# What is being asked
Filter the records below, keeping only lines with the string "linejoin".

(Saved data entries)
● ● ● ● ● ● ●

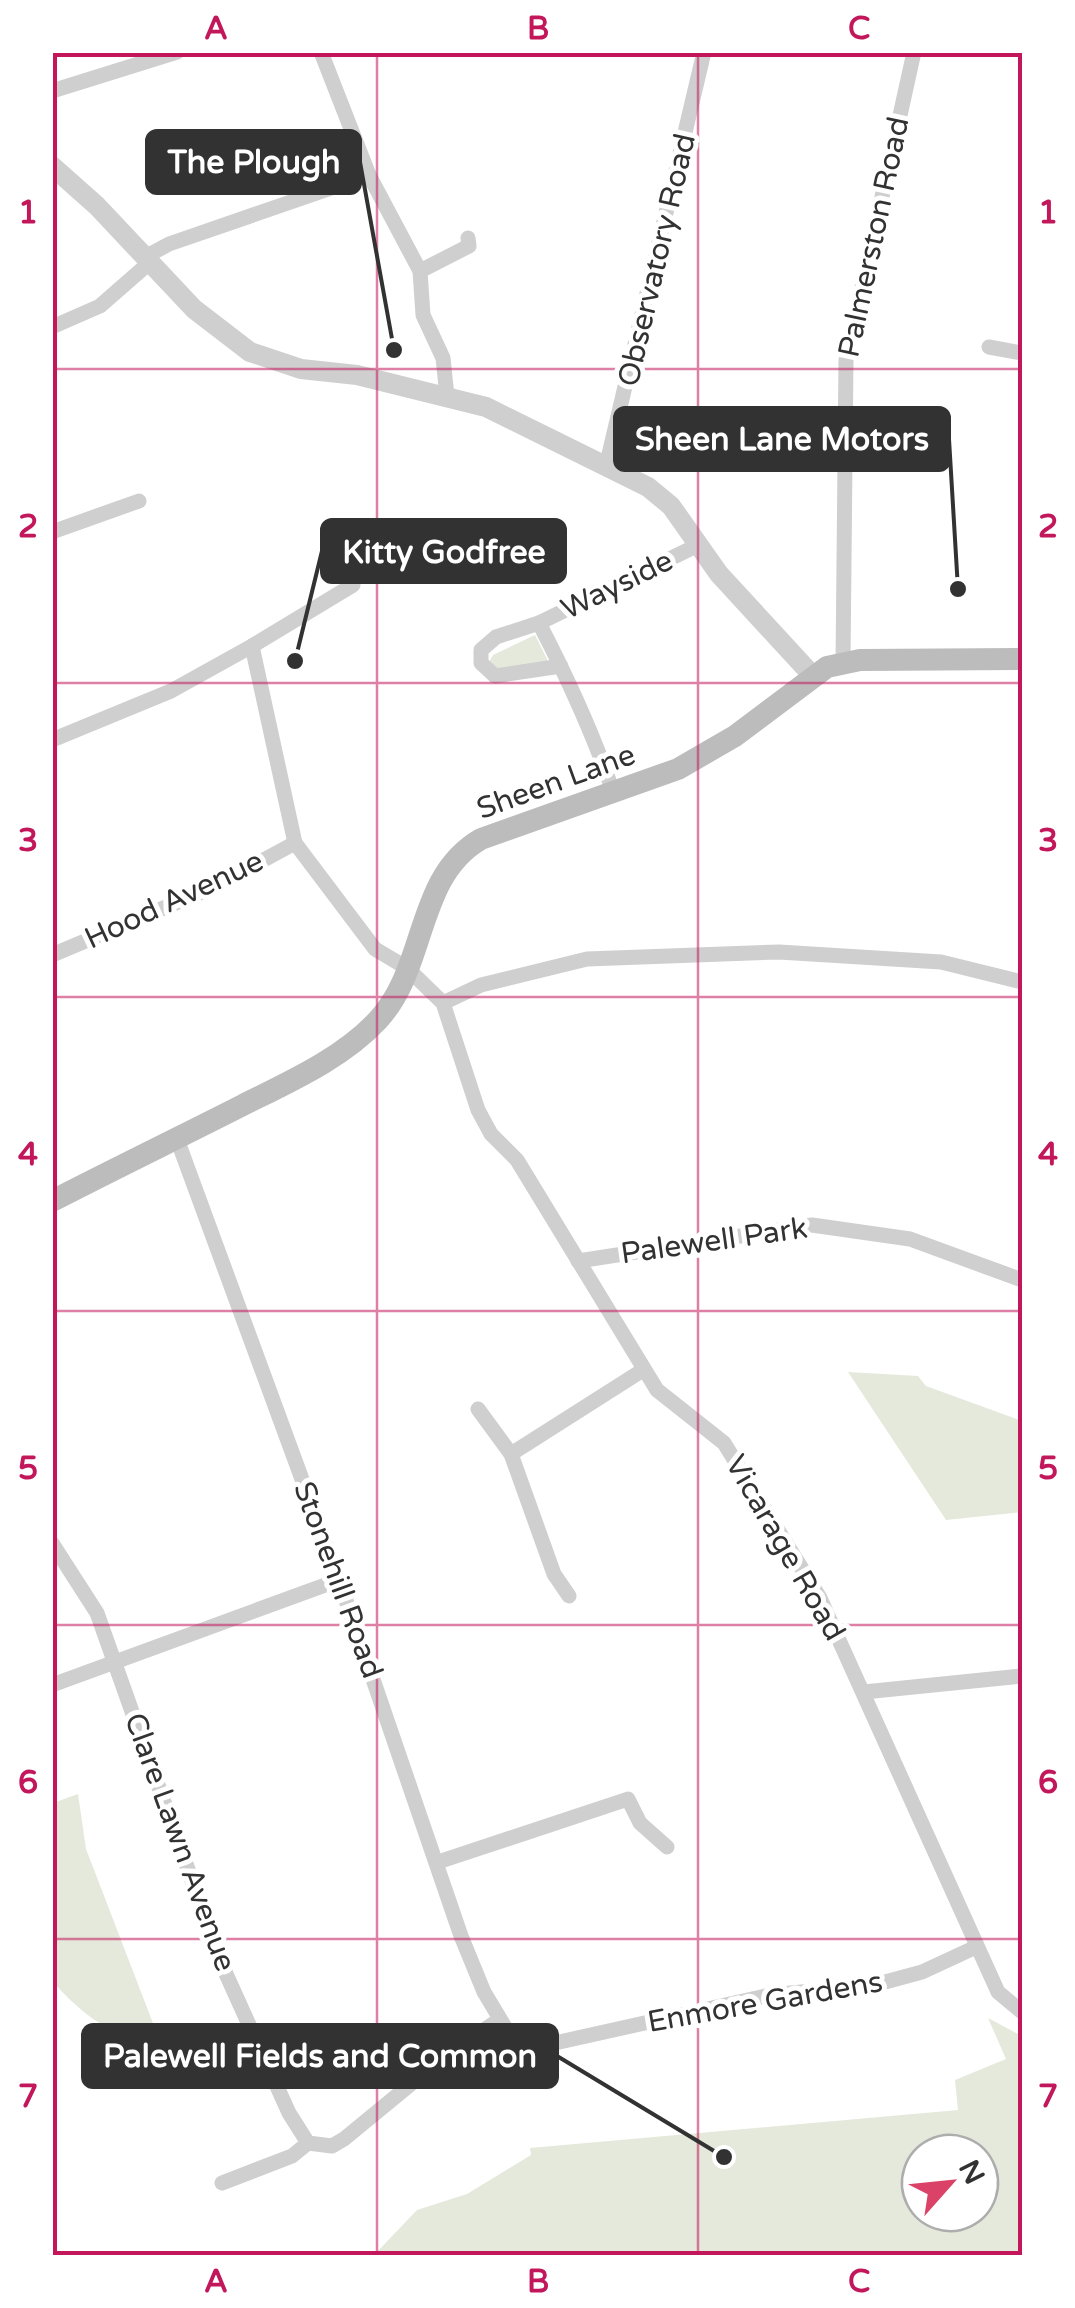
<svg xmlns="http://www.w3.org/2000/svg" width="1075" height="2308" viewBox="0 0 1075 2308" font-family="'Varela Round',sans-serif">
<rect width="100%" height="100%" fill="#fff"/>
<!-- green -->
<g fill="#e4e9dc" fill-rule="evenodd">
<polygon points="535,635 549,663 501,672 489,662 493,655"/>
<polygon points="848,1372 918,1376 926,1386 1022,1421 1022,1512 946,1520"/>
<path d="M78 1794 86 1849 161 2044C113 2039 84 2016 53 1982V1803Z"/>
<path d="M988 2018 1022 2036V2255H374L417 2210 467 2194 531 2155 530 2148 958 2110 955 2080 1006 2059ZM920 2153H980V2213H920Z"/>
</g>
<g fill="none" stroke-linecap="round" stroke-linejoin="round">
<!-- minor -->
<g stroke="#cfcfcf" stroke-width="15">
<polyline points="321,52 369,175 420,271 423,315 443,358 447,396"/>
<polyline points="52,91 177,52"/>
<polyline points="143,258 169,244 369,175"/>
<polyline points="420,271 469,246 468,238"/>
<polyline points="52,327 100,306 148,264"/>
<polyline points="989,347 1022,353"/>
<polyline points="606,467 704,52"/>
<polyline points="52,532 139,501"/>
<polyline points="539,623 696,546"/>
<polyline points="252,646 353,585"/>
<polyline points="843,663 846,360 914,52"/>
<path d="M561 666 495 676 481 663V650L496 637 539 623C568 679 594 735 614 795"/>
<polyline points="52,740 171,691 252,646 295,843 375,949 407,968 443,1003 478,1110 491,1134 517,1160 657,1390 724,1443 820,1598 998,1992 1022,2012"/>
<polyline points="52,955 216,886 295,843"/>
<polyline points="443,1003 481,985 587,959 779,952 941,962 1022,982"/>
<polyline points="177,1139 339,1580 461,1936 484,1992 511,2037 546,2045 770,1995 874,1985 922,1972 976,1947"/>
<polyline points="578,1261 812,1225 910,1239 1022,1280"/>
<polyline points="478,1409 511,1454"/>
<polyline points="52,1543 97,1613 222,1965 289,2113 308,2143 332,2146 344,2139 445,2056 499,2020"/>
<polyline points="569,1596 554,1574 511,1454 643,1370"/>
<polyline points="52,1685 339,1580"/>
<polyline points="864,1692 1022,1676"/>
<polyline points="438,1862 628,1799 640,1823 667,1847"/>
<polyline points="222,2183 292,2156 308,2143"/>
</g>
<!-- tertiary -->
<polyline stroke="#cfcfcf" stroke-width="20" points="52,166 97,206 194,309 250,352 301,369 357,375 486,407 648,487 671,506 719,574 812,675"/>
<!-- secondary -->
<path stroke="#bcbcbc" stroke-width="22" d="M52 1201C116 1168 180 1137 243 1105 289 1082 343 1058 378 1020 428 966 415 877 481 839L678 769 735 736 827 667 860 660 1022 659"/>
</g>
<!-- grid -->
<path fill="none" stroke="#c2185b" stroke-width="2.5" stroke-opacity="0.55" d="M377 52V2256M698 52V2256M52 369H1022M52 683H1022M52 997H1022M52 1311H1022M52 1625H1022M52 1939H1022"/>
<g text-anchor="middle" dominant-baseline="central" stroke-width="10" stroke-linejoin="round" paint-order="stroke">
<!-- street labels -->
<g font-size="30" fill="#323232" stroke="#fff">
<text transform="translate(874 237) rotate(-78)">Palmerston Road</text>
<text transform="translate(657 260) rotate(-77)">Observatory Road</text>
<text transform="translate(617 585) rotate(-26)">Wayside</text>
<text transform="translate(556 782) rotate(-20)">Sheen Lane</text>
<text transform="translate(174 900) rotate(-25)">Hood Avenue</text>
<text transform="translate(714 1241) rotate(-8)">Palewell Park</text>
<text transform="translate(785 1548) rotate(60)">Vicarage Road</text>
<text transform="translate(338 1580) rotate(70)">Stonehill Road</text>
<text transform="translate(180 1842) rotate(70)">Clare Lawn Avenue</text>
<text transform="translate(765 2002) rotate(-10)">Enmore Gardens</text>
</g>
</g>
<!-- callouts -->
<path fill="none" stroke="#323232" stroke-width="4" d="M394 350L360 162M958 589L949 439M295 661L322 551M724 2157L557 2056"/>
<g fill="#323232" stroke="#fff" stroke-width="4">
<circle cx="394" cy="350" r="10"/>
<circle cx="958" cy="589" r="10"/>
<circle cx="295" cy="661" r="10"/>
<circle cx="724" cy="2157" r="10"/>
</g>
<g fill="#323232" stroke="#323232" stroke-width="4">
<rect x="147" y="131" width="213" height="62" rx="10"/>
<rect x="615" y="408" width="334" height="62" rx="10"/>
<rect x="322" y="520" width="243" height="62" rx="10"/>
<rect x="83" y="2025" width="474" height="62" rx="10"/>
</g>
<g font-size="32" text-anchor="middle" font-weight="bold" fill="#fff">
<text x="254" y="173">The Plough</text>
<text x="782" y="450">Sheen Lane Motors</text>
<text x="444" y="563">Kitty Godfree</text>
<text x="320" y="2067">Palewell Fields and Common</text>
</g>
<!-- border -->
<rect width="1075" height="2308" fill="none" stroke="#ffffff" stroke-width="110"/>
<!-- north arrow -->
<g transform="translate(950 2183) rotate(63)"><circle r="48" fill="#ffffff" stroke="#adadad" stroke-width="2.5"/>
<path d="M0-8L18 38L0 25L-18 38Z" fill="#db4267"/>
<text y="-15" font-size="28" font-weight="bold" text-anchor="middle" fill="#323232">N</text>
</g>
<rect x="55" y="55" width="965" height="2198" fill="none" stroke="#c2185b" stroke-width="4"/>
<g font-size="32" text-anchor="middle" font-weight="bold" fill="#c2185b">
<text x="216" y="39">A</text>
<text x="538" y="39">B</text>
<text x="859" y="39">C</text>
<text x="28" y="223">1</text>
<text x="1048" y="223">1</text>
<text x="28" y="537">2</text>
<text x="1048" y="537">2</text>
<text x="28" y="851">3</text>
<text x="1048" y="851">3</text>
<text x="28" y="1165">4</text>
<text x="1048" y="1165">4</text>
<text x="28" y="1479">5</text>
<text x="1048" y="1479">5</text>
<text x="28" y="1793">6</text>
<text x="1048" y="1793">6</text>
<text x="28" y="2107">7</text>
<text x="1048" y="2107">7</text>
<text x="216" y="2292">A</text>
<text x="538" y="2292">B</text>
<text x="859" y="2292">C</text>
</g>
</svg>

● ● ● ● ● ● ●

# Exercise answer
<g fill="none" stroke-linecap="round" stroke-linejoin="round">
<g text-anchor="middle" dominant-baseline="central" stroke-width="10" stroke-linejoin="round" paint-order="stroke">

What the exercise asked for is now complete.